◆ ACTION ITEM ◆
Set down the records that follow in full and without changes.
Segment Start: DATA FOR THIS EXERCISE
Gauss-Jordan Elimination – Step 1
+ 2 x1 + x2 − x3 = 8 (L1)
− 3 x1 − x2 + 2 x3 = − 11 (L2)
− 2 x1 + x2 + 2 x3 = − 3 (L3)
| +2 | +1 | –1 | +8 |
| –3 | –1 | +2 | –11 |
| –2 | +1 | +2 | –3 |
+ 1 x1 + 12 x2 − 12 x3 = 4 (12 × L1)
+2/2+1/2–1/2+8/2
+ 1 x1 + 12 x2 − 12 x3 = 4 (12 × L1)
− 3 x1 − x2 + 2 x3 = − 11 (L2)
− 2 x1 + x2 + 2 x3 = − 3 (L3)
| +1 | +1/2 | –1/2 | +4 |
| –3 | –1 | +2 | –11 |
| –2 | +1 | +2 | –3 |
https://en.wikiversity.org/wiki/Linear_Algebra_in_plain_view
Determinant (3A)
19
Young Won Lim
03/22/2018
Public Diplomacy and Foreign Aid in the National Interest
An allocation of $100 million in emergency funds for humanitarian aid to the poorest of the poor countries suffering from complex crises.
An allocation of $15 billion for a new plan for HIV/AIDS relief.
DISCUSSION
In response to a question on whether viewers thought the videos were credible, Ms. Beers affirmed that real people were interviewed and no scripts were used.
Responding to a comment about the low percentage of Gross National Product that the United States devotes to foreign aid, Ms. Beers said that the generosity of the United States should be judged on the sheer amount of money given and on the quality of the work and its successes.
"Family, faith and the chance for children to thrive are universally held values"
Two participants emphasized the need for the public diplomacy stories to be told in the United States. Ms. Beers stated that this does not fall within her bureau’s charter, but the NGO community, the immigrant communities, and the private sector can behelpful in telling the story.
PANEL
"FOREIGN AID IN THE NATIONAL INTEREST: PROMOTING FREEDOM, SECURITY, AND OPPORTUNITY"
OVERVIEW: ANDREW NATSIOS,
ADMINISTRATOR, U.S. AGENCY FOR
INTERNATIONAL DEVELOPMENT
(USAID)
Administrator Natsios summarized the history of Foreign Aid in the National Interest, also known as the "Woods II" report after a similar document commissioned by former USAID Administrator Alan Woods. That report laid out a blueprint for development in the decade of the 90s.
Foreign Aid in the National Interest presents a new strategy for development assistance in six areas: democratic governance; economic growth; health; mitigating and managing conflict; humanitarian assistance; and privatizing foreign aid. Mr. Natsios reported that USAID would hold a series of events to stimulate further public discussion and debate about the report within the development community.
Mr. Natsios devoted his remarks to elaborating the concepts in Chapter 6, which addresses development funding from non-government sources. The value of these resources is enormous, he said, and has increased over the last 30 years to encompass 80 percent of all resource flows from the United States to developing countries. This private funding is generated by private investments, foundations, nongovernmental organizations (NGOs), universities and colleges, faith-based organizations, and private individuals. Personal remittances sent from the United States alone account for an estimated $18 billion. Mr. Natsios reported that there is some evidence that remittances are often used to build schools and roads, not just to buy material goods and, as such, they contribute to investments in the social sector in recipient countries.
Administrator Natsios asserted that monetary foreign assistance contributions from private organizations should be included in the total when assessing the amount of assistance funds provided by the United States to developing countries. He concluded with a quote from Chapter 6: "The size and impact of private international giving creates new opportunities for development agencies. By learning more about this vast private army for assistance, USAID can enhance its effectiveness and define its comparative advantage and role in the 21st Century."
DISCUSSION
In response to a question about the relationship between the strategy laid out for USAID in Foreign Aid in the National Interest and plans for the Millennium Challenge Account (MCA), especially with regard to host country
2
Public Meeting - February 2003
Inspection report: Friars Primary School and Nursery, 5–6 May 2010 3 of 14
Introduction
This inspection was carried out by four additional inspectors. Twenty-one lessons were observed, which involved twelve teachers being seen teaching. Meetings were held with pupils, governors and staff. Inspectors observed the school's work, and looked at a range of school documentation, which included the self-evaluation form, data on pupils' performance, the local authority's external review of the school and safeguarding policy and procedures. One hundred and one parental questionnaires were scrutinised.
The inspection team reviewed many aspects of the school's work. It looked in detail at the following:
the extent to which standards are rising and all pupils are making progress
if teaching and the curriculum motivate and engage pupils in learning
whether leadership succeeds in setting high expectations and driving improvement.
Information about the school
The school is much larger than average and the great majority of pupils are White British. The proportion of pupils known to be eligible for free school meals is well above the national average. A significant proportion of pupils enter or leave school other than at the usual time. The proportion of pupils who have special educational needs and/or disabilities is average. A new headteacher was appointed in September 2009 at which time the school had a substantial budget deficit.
Segment End: DATA FOR THIS EXERCISE
◆ EXPECTED ANSWER ◆
Gauss-Jordan Elimination – Step 1
+ 2 x1 + x2 − x3 = 8 (L1)
− 3 x1 − x2 + 2 x3 = − 11 (L2)
− 2 x1 + x2 + 2 x3 = − 3 (L3)
| +2 | +1 | –1 | +8 |
| –3 | –1 | +2 | –11 |
| –2 | +1 | +2 | –3 |
+ 1 x1 + 12 x2 − 12 x3 = 4 (12 × L1)
+2/2+1/2–1/2+8/2
+ 1 x1 + 12 x2 − 12 x3 = 4 (12 × L1)
− 3 x1 − x2 + 2 x3 = − 11 (L2)
− 2 x1 + x2 + 2 x3 = − 3 (L3)
| +1 | +1/2 | –1/2 | +4 |
| –3 | –1 | +2 | –11 |
| –2 | +1 | +2 | –3 |
https://en.wikiversity.org/wiki/Linear_Algebra_in_plain_view
Determinant (3A)
19
Young Won Lim
03/22/2018
Public Diplomacy and Foreign Aid in the National Interest
An allocation of $100 million in emergency funds for humanitarian aid to the poorest of the poor countries suffering from complex crises.
An allocation of $15 billion for a new plan for HIV/AIDS relief.
DISCUSSION
In response to a question on whether viewers thought the videos were credible, Ms. Beers affirmed that real people were interviewed and no scripts were used.
Responding to a comment about the low percentage of Gross National Product that the United States devotes to foreign aid, Ms. Beers said that the generosity of the United States should be judged on the sheer amount of money given and on the quality of the work and its successes.
"Family, faith and the chance for children to thrive are universally held values"
Two participants emphasized the need for the public diplomacy stories to be told in the United States. Ms. Beers stated that this does not fall within her bureau’s charter, but the NGO community, the immigrant communities, and the private sector can behelpful in telling the story.
PANEL
"FOREIGN AID IN THE NATIONAL INTEREST: PROMOTING FREEDOM, SECURITY, AND OPPORTUNITY"
OVERVIEW: ANDREW NATSIOS,
ADMINISTRATOR, U.S. AGENCY FOR
INTERNATIONAL DEVELOPMENT
(USAID)
Administrator Natsios summarized the history of Foreign Aid in the National Interest, also known as the "Woods II" report after a similar document commissioned by former USAID Administrator Alan Woods. That report laid out a blueprint for development in the decade of the 90s.
Foreign Aid in the National Interest presents a new strategy for development assistance in six areas: democratic governance; economic growth; health; mitigating and managing conflict; humanitarian assistance; and privatizing foreign aid. Mr. Natsios reported that USAID would hold a series of events to stimulate further public discussion and debate about the report within the development community.
Mr. Natsios devoted his remarks to elaborating the concepts in Chapter 6, which addresses development funding from non-government sources. The value of these resources is enormous, he said, and has increased over the last 30 years to encompass 80 percent of all resource flows from the United States to developing countries. This private funding is generated by private investments, foundations, nongovernmental organizations (NGOs), universities and colleges, faith-based organizations, and private individuals. Personal remittances sent from the United States alone account for an estimated $18 billion. Mr. Natsios reported that there is some evidence that remittances are often used to build schools and roads, not just to buy material goods and, as such, they contribute to investments in the social sector in recipient countries.
Administrator Natsios asserted that monetary foreign assistance contributions from private organizations should be included in the total when assessing the amount of assistance funds provided by the United States to developing countries. He concluded with a quote from Chapter 6: "The size and impact of private international giving creates new opportunities for development agencies. By learning more about this vast private army for assistance, USAID can enhance its effectiveness and define its comparative advantage and role in the 21st Century."
DISCUSSION
In response to a question about the relationship between the strategy laid out for USAID in Foreign Aid in the National Interest and plans for the Millennium Challenge Account (MCA), especially with regard to host country
2
Public Meeting - February 2003
Inspection report: Friars Primary School and Nursery, 5–6 May 2010 3 of 14
Introduction
This inspection was carried out by four additional inspectors. Twenty-one lessons were observed, which involved twelve teachers being seen teaching. Meetings were held with pupils, governors and staff. Inspectors observed the school's work, and looked at a range of school documentation, which included the self-evaluation form, data on pupils' performance, the local authority's external review of the school and safeguarding policy and procedures. One hundred and one parental questionnaires were scrutinised.
The inspection team reviewed many aspects of the school's work. It looked in detail at the following:
the extent to which standards are rising and all pupils are making progress
if teaching and the curriculum motivate and engage pupils in learning
whether leadership succeeds in setting high expectations and driving improvement.
Information about the school
The school is much larger than average and the great majority of pupils are White British. The proportion of pupils known to be eligible for free school meals is well above the national average. A significant proportion of pupils enter or leave school other than at the usual time. The proportion of pupils who have special educational needs and/or disabilities is average. A new headteacher was appointed in September 2009 at which time the school had a substantial budget deficit.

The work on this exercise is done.